On Sunday, we packed our bags and bundled up, ready for another day of sight-seeing. We enjoyed the beautiful snowflakes falling from the sky as we made our way through a park and to the central train station to drop off our bags for the day. It rarely snows in Düsseldorf, so we have to enjoy the snow whenever we can! We continued our stroll through the city, island hopping as we made our way to Södermalm to capture a view of the city. We explored the side streets that were lined with orange and yellow houses, making it feel like we were wandering through a painting.
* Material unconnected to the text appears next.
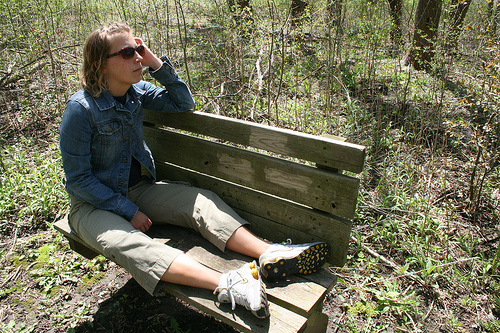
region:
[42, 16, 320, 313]
a person enjoying nature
We hiked up the hilly island and soon found the perfect overlook, providing a fantastic view of Gamla Stan as well as Lake Mälaren mixing with the Baltic Sea.

Snowy view from our hotel!







By this time, our cheeks were rosy, and our noses were running, and we were ready for some “Fika” (Swedish for coffee and cake break). We found a lovely cafe where we indulged in a scrumptious Kanelbullar (Swedish cinnamon roll), carrot cake, and of course, hot coffee to go with.


Thawed out and ready for more adventures, we strolled over to the Royal Palace to peek at the changing of the guards and continued to the Medieval Museum. The museum, which was constructed around ruins from the city and is located under a bridge, includes a portion of Stockholm’s old city wall and a tunnel that supposedly leads to the palace. As a guest, you’re able to step back in time to experience medieval Stockholm as you wander through brick houses, workshops, and a church. A random gem in the city! 



At one time, two people would sit in this barrel in a bath house...
we don't know how they fit! 


As the sun began to set and the temperature began to drop, we wandered in and out of a few more shops as we made our way back to the central station to grab a bite to eat, pick up our bags, and catch our bus to the airport. We used the last bit of sun to admire the beautiful Swedish countryside and even saw a few deer frolicking through the fields. It was a chilly trip, but totally worth the adventure! Next up, Budapest, we’re keeping our fingers crossed for warmer weather and sunshine!